— DESCRIPTION OF THE TASK —
An exact, complete copy of the entries is needed, with the pictures left out.

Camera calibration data
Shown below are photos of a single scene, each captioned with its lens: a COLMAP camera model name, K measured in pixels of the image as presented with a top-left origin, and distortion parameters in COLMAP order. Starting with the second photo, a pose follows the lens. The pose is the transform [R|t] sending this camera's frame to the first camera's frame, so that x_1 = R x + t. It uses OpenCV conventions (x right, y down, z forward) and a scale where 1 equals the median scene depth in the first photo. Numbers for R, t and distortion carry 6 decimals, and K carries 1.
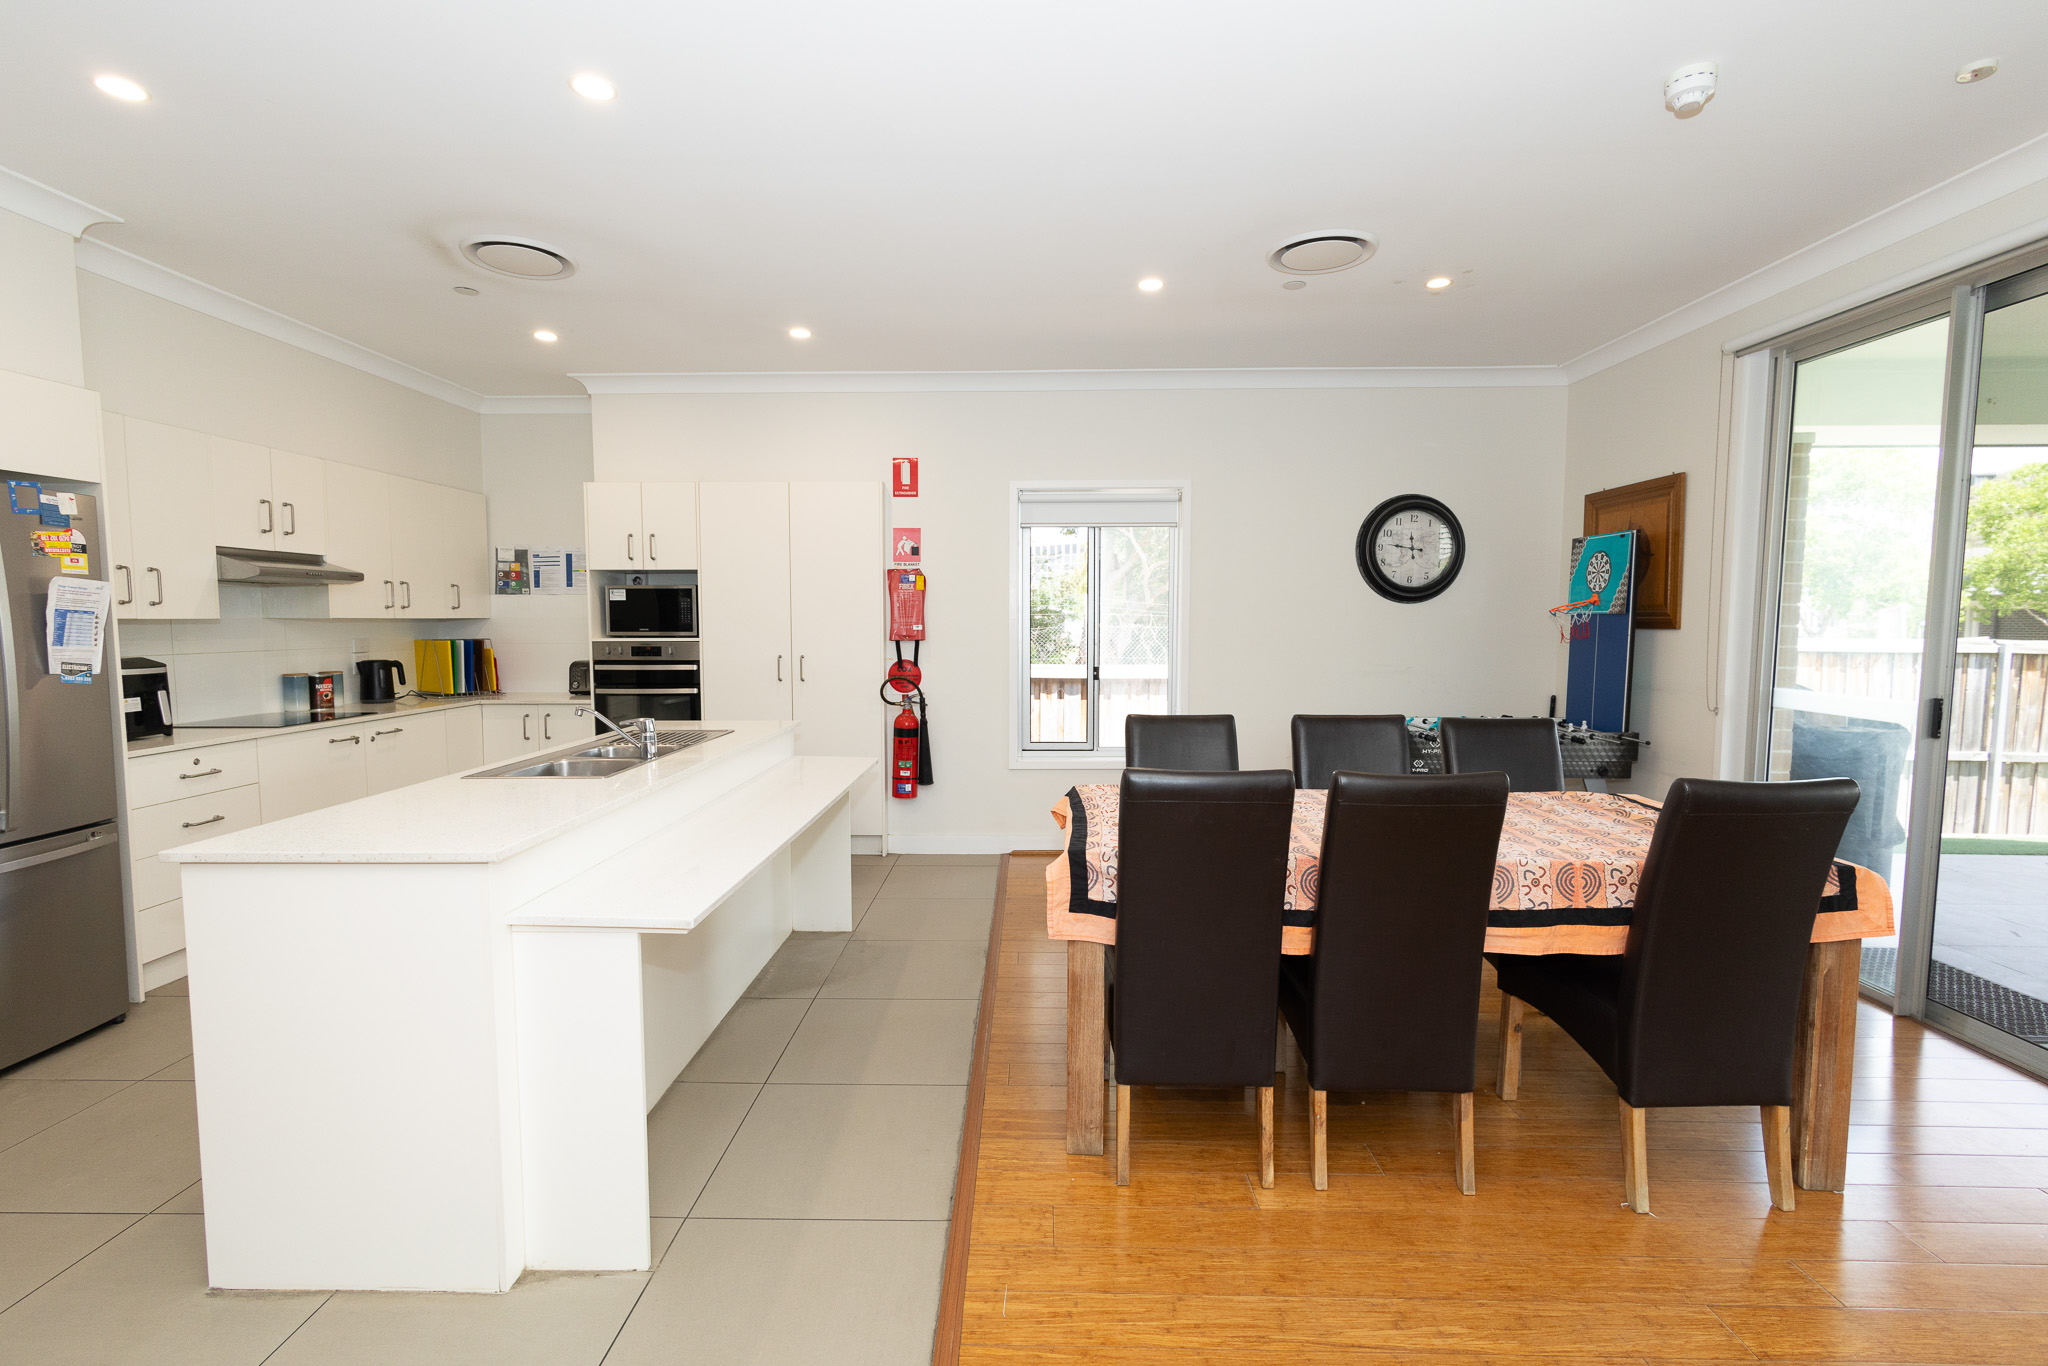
lens RADIAL K [[943.5, 0, 1024.0], [0, 943.5, 688.9], [0, 0, 1]] dist [-0.010533, 0.007436]
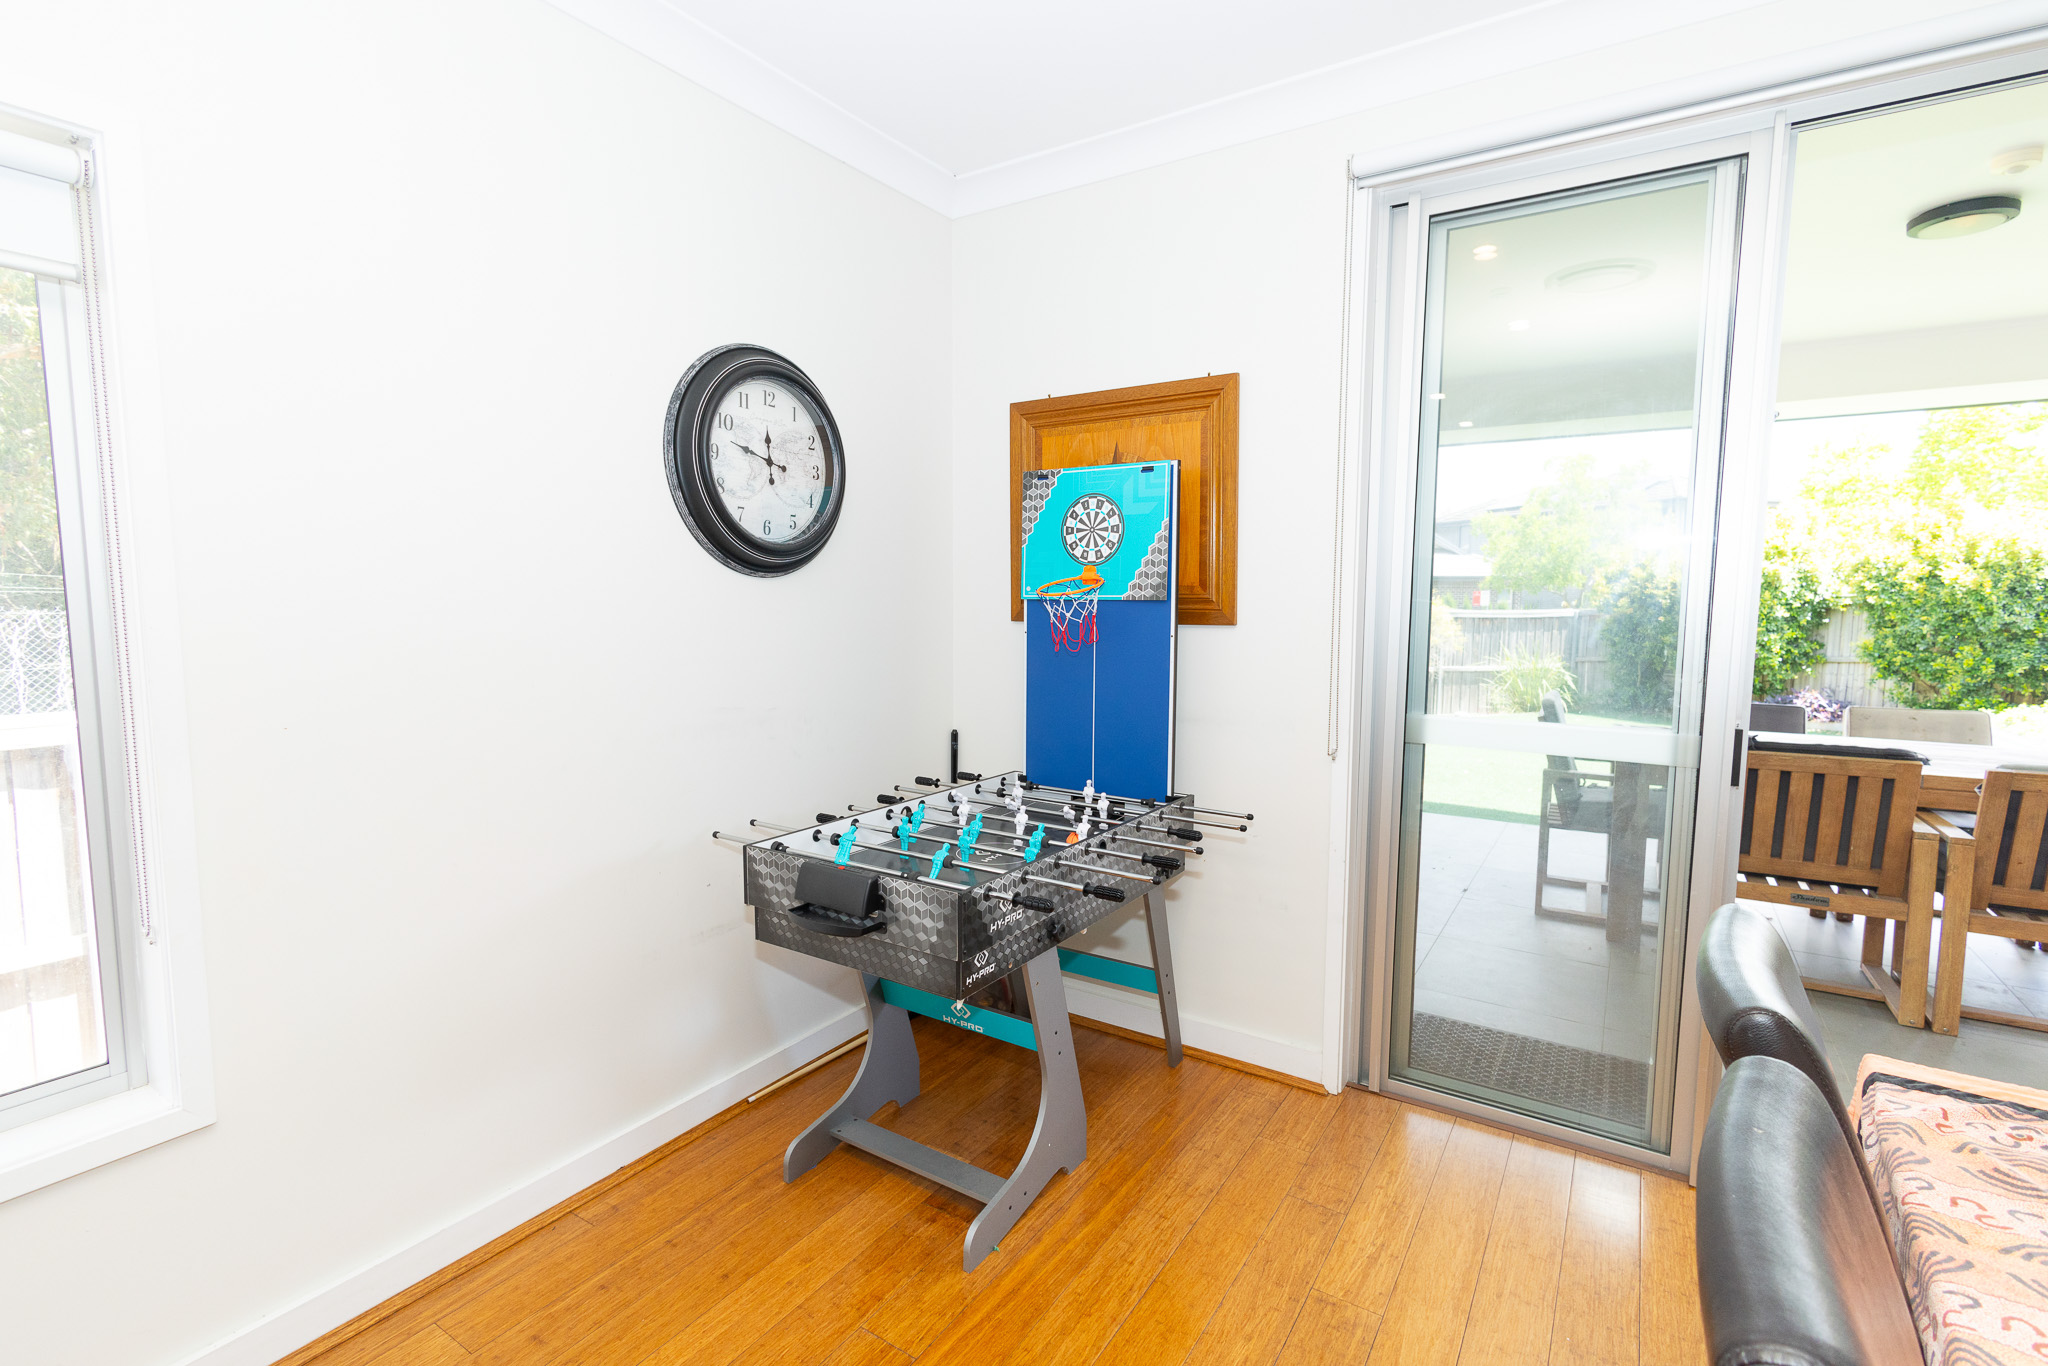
lens RADIAL K [[941.2, 0, 1028.8], [0, 941.2, 681.2], [0, 0, 1]] dist [-0.007295, 0.006632]
pose [[0.528856, -0.077661, 0.845151, 0.070612], [0.063059, 0.996648, 0.052122, -0.054542], [-0.846366, 0.025729, 0.531980, 0.630570]]
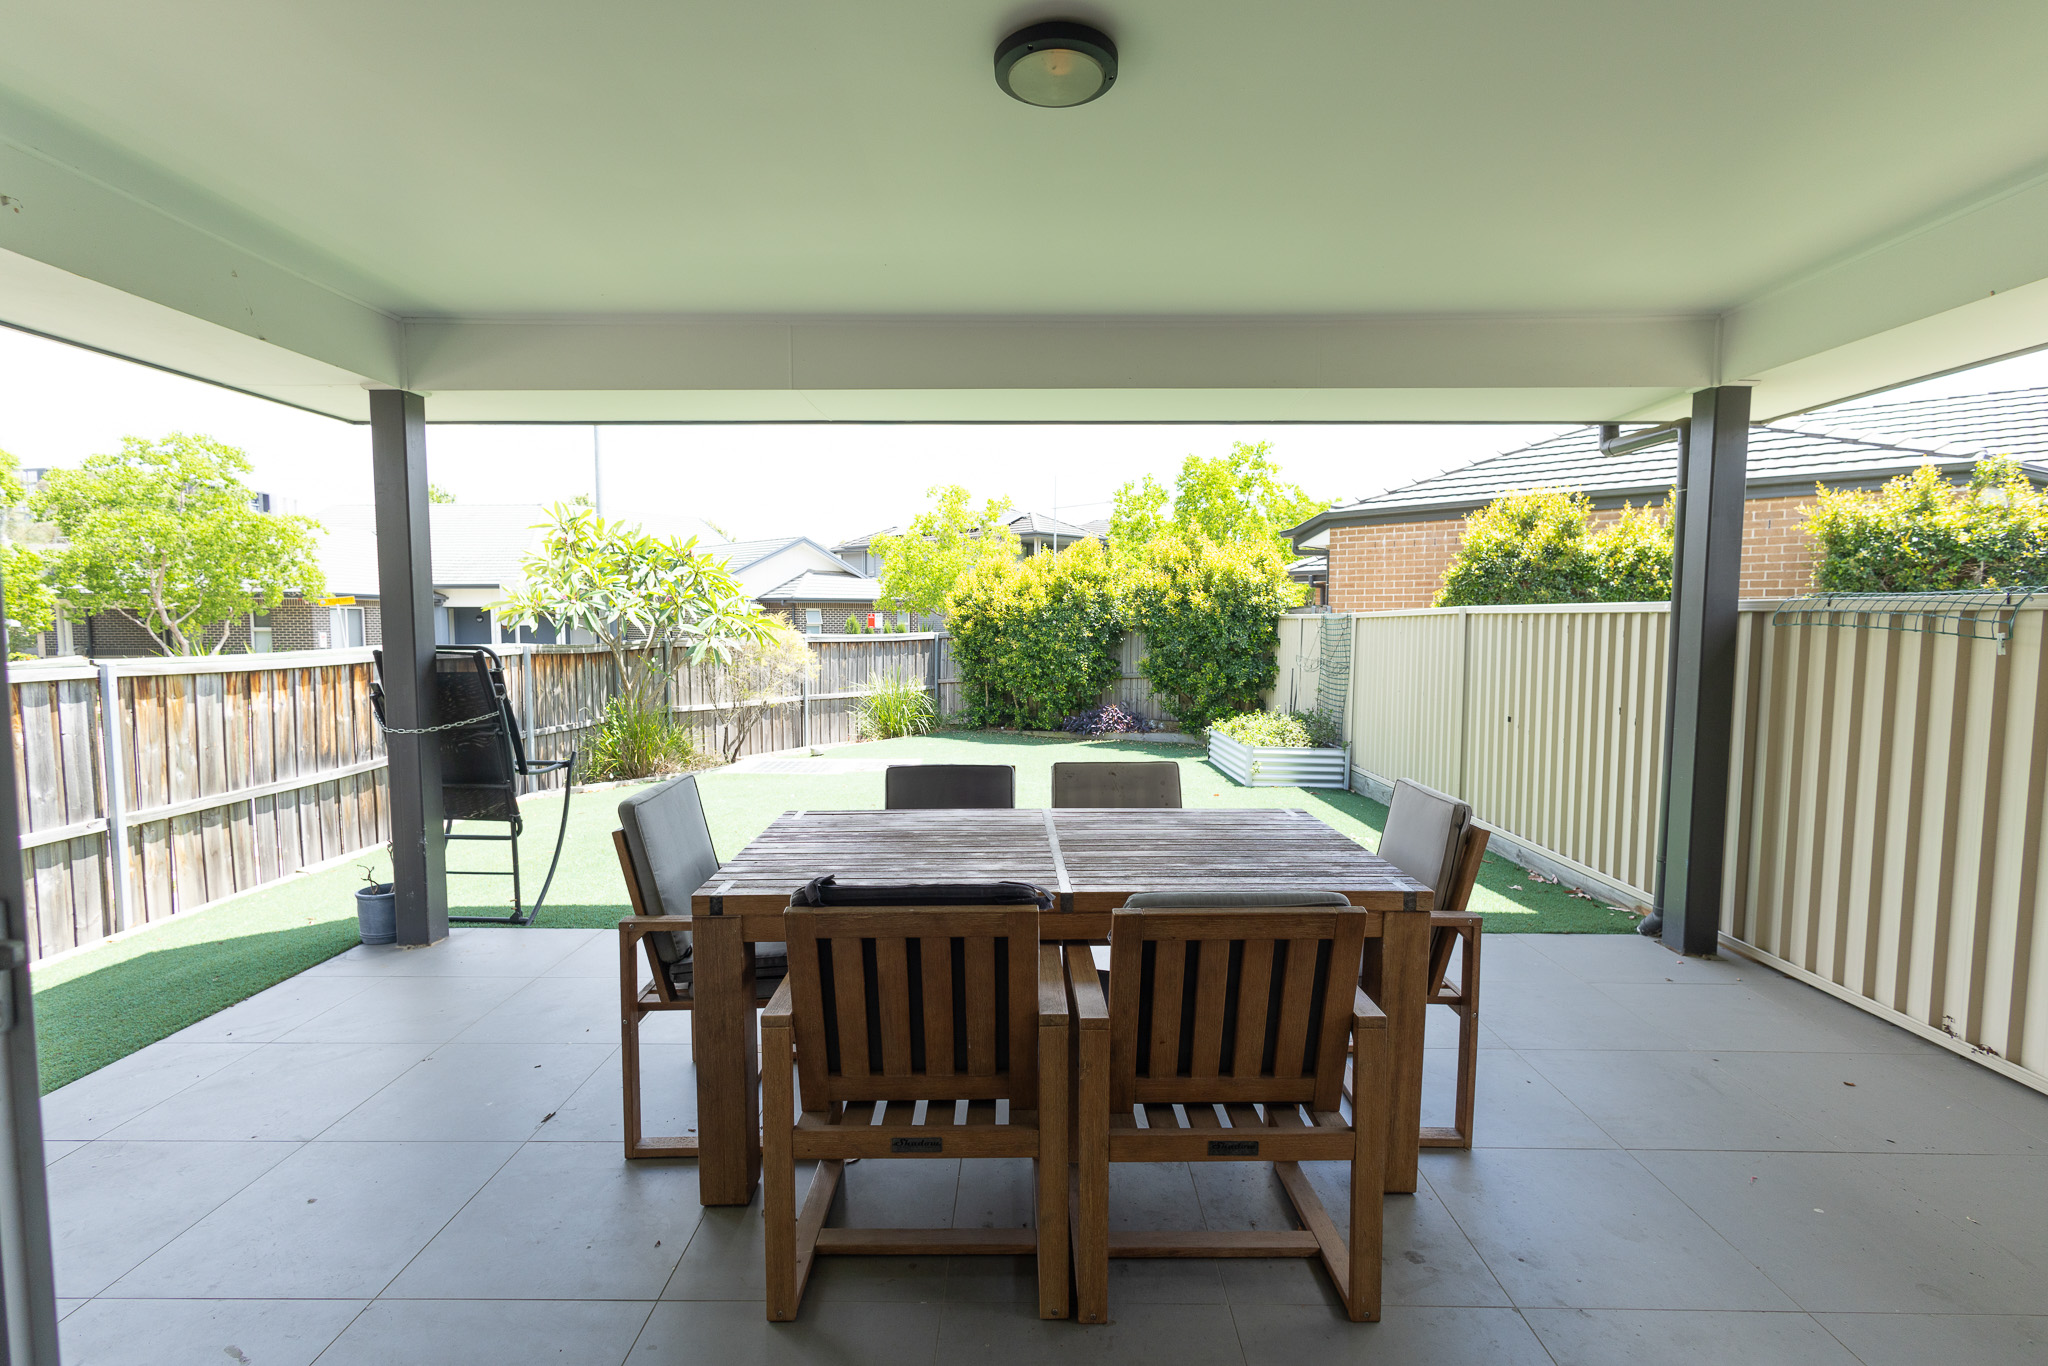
lens RADIAL K [[943.5, 0, 1024.0], [0, 943.5, 688.9], [0, 0, 1]] dist [-0.010533, 0.007436]
pose [[-0.010138, -0.077340, 0.996953, 0.495305], [0.075377, 0.994109, 0.077886, -0.050002], [-0.997104, 0.075937, -0.004248, 0.476003]]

— EXERCISE RESULT —
Shown below are photos of a single scene, each captioned with its lens: a COLMAP camera model name, K measured in pixels of the image as presented with a top-left origin, and distortion parameters in COLMAP order. Starting with the second photo, a pose follows the lens. The pose is the transform [R|t] sending this camera's frame to the first camera's frame, so that x_1 = R x + t. It uses OpenCV conventions (x right, y down, z forward) and a scale where 1 equals the median scene depth in the first photo. Numbers for R, t and distortion carry 6 decimals, and K carries 1.
lens RADIAL K [[943.5, 0, 1024.0], [0, 943.5, 688.9], [0, 0, 1]] dist [-0.010533, 0.007436]
lens RADIAL K [[941.2, 0, 1028.8], [0, 941.2, 681.2], [0, 0, 1]] dist [-0.007295, 0.006632]
pose [[0.528856, -0.077661, 0.845151, 0.070612], [0.063059, 0.996648, 0.052122, -0.054542], [-0.846366, 0.025729, 0.531980, 0.630570]]
lens RADIAL K [[943.5, 0, 1024.0], [0, 943.5, 688.9], [0, 0, 1]] dist [-0.010533, 0.007436]
pose [[-0.010138, -0.077340, 0.996953, 0.495305], [0.075377, 0.994109, 0.077886, -0.050002], [-0.997104, 0.075937, -0.004248, 0.476003]]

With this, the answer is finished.